- _DATA FOR REVIEW_
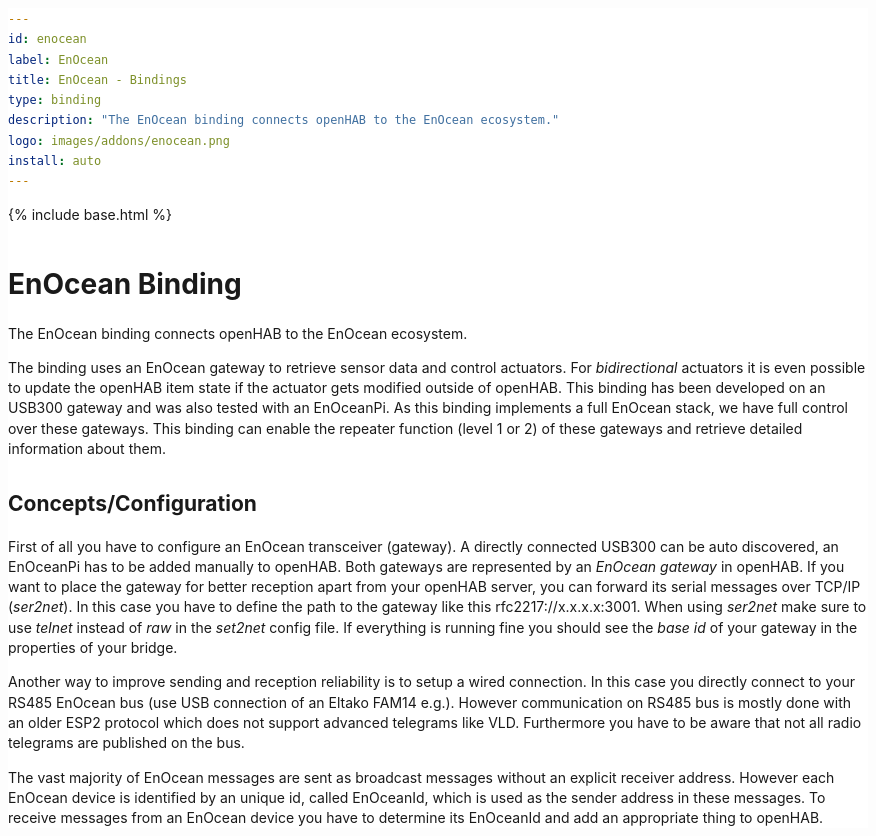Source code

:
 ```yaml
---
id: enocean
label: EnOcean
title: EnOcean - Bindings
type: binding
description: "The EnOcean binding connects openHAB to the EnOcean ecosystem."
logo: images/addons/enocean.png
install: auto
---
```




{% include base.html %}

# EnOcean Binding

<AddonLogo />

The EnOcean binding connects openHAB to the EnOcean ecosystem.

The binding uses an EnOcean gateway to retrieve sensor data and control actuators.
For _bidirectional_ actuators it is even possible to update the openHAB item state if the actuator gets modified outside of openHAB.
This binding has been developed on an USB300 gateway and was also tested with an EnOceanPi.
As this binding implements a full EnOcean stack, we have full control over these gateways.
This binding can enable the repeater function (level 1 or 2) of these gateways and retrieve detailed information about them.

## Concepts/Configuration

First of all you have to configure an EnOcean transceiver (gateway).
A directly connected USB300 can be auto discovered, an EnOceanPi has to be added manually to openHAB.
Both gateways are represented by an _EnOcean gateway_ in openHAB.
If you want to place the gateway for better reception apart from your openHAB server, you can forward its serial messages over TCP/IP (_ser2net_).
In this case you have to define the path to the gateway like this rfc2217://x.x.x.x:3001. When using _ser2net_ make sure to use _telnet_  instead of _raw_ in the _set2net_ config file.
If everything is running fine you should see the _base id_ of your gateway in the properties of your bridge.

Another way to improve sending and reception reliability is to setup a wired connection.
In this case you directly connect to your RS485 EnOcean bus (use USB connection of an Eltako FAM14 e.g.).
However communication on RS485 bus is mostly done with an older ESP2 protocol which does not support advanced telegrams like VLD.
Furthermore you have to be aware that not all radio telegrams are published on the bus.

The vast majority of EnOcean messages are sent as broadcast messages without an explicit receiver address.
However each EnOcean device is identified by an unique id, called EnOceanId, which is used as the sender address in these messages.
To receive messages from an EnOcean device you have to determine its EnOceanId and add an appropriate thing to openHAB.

- _EXERCISE BRIEF_
Could you tally how many lines of the material above include the word "However" and reply with only that count?

- _TASK RESPONSE_
2